• INFORMATION SHOWN:
- Opening Delimiter -
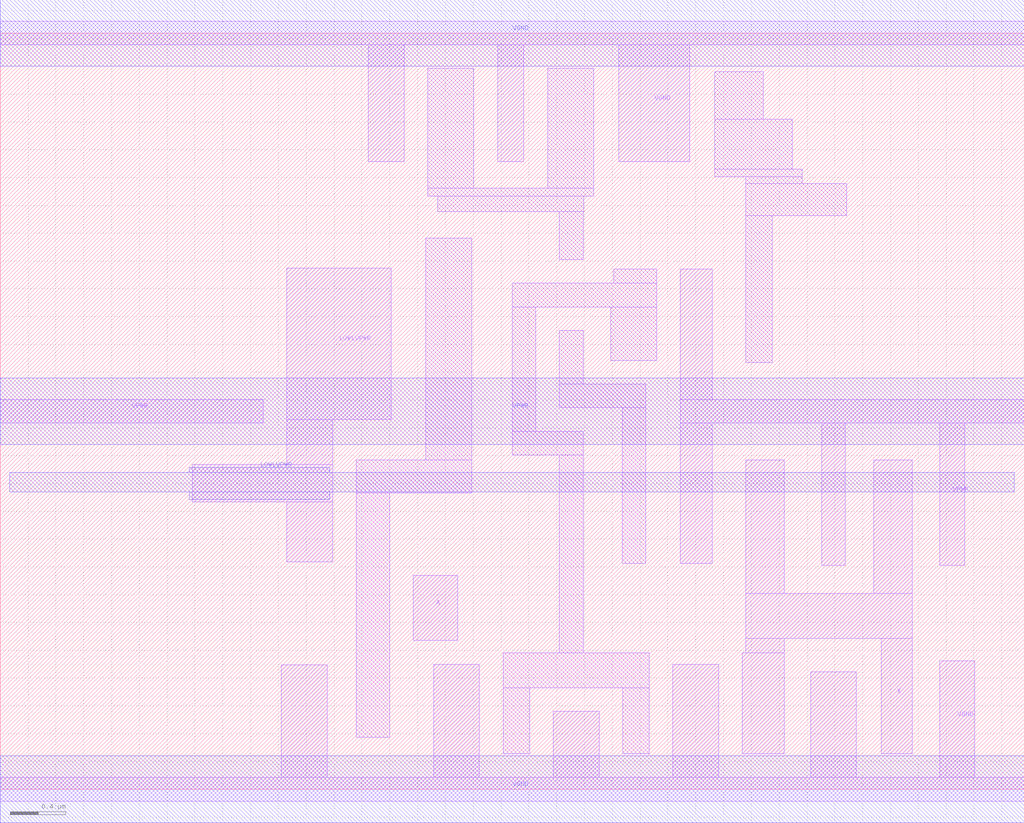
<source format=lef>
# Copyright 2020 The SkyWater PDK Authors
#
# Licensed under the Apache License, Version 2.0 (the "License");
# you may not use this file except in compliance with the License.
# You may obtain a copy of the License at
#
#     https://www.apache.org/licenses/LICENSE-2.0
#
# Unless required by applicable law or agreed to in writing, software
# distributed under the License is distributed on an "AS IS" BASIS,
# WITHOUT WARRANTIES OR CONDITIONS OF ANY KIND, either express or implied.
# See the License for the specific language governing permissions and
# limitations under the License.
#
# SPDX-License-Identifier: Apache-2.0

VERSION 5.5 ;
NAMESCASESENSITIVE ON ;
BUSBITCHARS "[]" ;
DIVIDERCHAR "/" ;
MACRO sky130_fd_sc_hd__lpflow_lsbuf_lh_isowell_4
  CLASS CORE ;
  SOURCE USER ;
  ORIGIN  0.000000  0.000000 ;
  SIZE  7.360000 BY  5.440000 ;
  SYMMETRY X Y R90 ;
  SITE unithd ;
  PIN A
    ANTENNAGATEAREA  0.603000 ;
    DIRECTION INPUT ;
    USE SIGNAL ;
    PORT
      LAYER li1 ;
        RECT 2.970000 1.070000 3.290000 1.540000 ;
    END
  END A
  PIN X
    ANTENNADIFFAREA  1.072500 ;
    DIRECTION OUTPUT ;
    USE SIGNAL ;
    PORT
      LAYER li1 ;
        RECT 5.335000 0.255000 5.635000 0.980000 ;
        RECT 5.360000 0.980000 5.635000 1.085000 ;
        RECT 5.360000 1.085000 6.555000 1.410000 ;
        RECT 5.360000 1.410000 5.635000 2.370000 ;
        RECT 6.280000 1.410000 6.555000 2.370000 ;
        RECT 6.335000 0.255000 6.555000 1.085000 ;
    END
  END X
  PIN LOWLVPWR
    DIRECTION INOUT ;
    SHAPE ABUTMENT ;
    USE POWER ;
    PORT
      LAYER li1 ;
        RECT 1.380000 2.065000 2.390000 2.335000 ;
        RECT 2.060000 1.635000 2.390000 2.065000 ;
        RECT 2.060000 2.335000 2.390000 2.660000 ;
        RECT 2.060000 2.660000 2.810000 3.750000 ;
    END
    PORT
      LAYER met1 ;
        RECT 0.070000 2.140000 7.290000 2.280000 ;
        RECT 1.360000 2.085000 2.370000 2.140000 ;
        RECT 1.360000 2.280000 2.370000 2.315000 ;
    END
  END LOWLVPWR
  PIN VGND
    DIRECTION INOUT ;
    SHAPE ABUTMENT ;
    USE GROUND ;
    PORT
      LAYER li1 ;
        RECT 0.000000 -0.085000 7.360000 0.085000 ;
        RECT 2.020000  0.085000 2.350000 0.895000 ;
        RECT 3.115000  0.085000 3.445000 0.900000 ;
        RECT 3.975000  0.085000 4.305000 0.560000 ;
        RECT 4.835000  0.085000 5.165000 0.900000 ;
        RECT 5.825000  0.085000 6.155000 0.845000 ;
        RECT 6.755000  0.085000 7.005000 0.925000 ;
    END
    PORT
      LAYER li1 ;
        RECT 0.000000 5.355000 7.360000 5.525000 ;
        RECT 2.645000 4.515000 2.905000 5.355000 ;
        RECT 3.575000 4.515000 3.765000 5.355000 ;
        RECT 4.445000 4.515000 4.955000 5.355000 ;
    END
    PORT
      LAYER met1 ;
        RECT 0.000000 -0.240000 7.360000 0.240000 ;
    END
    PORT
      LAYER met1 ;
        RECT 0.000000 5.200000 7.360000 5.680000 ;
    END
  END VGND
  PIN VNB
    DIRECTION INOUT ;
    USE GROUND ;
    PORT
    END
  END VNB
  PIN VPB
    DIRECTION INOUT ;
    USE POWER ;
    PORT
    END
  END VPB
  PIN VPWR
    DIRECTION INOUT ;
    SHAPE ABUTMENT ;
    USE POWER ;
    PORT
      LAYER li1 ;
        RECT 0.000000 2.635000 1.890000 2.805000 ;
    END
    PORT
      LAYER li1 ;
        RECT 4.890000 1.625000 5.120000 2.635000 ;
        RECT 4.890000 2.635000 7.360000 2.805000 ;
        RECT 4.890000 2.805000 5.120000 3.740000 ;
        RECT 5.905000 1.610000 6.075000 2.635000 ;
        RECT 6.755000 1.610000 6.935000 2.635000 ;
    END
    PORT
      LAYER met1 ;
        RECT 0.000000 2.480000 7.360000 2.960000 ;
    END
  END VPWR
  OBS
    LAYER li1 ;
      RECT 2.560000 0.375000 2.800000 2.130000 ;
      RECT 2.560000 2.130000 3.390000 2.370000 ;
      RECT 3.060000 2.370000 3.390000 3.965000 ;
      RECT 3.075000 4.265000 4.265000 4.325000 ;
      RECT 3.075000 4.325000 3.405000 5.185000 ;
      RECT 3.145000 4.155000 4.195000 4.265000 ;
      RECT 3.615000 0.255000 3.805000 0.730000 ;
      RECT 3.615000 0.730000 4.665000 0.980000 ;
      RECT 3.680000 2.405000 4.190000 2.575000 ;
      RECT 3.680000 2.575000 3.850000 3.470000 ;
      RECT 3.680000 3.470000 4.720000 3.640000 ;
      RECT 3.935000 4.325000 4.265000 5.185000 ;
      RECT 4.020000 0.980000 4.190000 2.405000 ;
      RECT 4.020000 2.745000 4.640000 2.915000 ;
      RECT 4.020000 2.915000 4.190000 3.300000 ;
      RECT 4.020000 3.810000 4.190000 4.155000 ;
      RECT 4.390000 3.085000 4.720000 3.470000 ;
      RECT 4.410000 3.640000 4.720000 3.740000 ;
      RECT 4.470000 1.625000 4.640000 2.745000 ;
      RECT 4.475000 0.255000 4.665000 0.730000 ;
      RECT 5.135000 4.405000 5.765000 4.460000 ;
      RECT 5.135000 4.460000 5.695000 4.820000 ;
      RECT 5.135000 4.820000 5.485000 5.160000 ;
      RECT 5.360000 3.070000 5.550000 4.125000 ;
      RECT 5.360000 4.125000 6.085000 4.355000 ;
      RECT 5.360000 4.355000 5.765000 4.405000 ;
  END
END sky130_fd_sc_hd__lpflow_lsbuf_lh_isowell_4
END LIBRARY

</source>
- Closing Delimiter -
- Opening Delimiter -
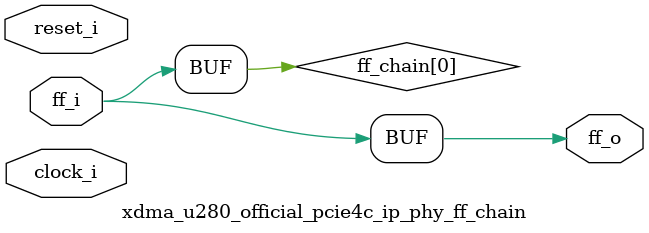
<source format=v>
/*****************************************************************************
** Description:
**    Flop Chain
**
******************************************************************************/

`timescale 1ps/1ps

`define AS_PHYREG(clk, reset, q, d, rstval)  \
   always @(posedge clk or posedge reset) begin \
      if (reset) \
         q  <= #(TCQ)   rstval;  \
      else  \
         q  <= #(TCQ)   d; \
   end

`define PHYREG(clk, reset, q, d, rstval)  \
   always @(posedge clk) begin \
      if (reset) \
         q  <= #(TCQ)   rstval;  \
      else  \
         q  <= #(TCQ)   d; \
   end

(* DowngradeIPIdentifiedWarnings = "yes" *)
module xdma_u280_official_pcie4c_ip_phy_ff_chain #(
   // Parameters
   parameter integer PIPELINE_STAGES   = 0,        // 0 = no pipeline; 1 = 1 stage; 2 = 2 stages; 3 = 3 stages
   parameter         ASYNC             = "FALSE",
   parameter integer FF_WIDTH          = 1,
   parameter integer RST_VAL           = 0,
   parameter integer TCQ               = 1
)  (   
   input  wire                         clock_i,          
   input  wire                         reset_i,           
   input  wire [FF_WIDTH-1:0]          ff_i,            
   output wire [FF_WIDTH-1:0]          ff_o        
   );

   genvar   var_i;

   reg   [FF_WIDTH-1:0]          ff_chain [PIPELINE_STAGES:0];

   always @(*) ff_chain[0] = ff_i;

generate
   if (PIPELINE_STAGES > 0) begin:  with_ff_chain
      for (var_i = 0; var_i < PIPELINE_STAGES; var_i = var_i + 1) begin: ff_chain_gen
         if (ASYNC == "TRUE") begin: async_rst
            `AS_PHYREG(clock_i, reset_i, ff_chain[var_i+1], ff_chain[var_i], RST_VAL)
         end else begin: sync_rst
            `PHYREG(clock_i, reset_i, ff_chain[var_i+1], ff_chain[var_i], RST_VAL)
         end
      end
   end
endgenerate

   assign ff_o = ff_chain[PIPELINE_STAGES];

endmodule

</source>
- Closing Delimiter -
• REQUIRED WORK:
Pull out every line holding "wire" from the records above, and copy it.

• EXPECTED ANSWER:
   input  wire                         clock_i,          
   input  wire                         reset_i,           
   input  wire [FF_WIDTH-1:0]          ff_i,            
   output wire [FF_WIDTH-1:0]          ff_o        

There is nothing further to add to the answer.